## Text under study
^^^^^^^^^^^^^^^^
Re: Removing the usage of forked `hive` in Apache Spark 3.0 (SPARK-20202)

Dongjoon Hyun Tue, 19 Nov 2019 14:54:43 -0800

Yes. It does. I meant SPARK-20202.

Thanks. I understand that it can be considered like Scala version issue.
So, that's the reason why I put this as a `policy` issue from the beginning.


> First of all, I want to put this as a policy issue instead of a technical
issue.

In the policy perspective, we should remove this immediately if we have a
solution to fix this.
For now, I set `Target Versions` of SPARK-20202 to `3.1.0` according to the
current discussion status.

    https://issues.apache.org/jira/browse/SPARK-20202

And, if there is no other issues, I'll create a PR to remove it from
`master` branch when we cut `branch-3.0`.

For additional `hadoop-2.7 with Hive 2.3` pre-built distribution, how do
you think about this, Sean?
^^^^^^^^^^^^^^^^
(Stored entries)
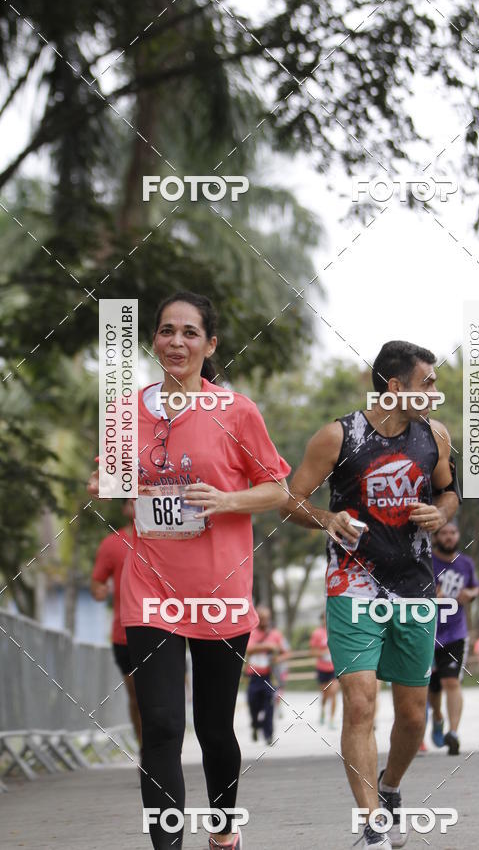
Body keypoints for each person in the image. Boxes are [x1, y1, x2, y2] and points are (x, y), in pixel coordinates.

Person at [88, 291, 290, 850]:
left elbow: (278, 488)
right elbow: (112, 483)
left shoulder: (235, 410)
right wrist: (109, 486)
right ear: (153, 340)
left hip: (221, 590)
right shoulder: (125, 410)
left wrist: (226, 501)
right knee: (160, 725)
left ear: (210, 344)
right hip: (150, 587)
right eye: (166, 331)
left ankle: (223, 827)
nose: (176, 341)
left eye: (189, 332)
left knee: (214, 727)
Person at [284, 340, 460, 849]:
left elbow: (449, 490)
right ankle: (372, 826)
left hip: (414, 585)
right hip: (352, 583)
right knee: (360, 705)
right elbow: (290, 502)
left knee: (412, 715)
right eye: (427, 383)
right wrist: (327, 517)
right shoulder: (338, 436)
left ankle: (390, 788)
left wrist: (443, 512)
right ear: (395, 387)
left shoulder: (435, 436)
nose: (434, 392)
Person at [90, 498, 142, 745]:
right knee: (137, 696)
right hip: (125, 633)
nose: (138, 506)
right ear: (125, 509)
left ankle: (164, 752)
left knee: (160, 698)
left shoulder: (168, 541)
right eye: (133, 502)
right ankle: (147, 751)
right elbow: (97, 582)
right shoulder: (112, 544)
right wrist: (100, 591)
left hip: (166, 628)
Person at [428, 519, 479, 755]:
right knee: (432, 687)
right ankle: (437, 718)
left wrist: (470, 593)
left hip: (455, 633)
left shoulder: (465, 563)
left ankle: (454, 732)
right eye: (444, 533)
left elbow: (474, 587)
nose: (449, 537)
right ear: (436, 537)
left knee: (451, 681)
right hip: (427, 632)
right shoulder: (427, 561)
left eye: (453, 532)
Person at [245, 606, 288, 743]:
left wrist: (278, 659)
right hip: (254, 676)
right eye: (261, 618)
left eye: (266, 618)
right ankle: (255, 725)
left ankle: (268, 734)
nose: (264, 621)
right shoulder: (251, 633)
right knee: (253, 704)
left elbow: (286, 653)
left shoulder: (276, 634)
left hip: (270, 677)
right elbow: (249, 649)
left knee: (269, 705)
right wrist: (268, 646)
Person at [310, 612, 339, 727]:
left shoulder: (335, 631)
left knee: (333, 693)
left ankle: (332, 719)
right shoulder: (317, 633)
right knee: (325, 694)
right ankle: (322, 710)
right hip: (322, 668)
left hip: (334, 668)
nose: (325, 621)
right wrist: (323, 653)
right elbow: (312, 652)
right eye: (323, 619)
^^^^^^^^^^^^^^^^
## Problem requirements
In the post, rewrite the paragraph beginning "In the policy perspective" as a short bulleted list that keeps its main facts. The data comes from a separate source unrelated to the post.

## Problem solution
- From a policy standpoint, the forked `hive` should be removed as soon as a fix is available.
- Based on the current discussion, the `Target Versions` of SPARK-20202 is set to `3.1.0` for now.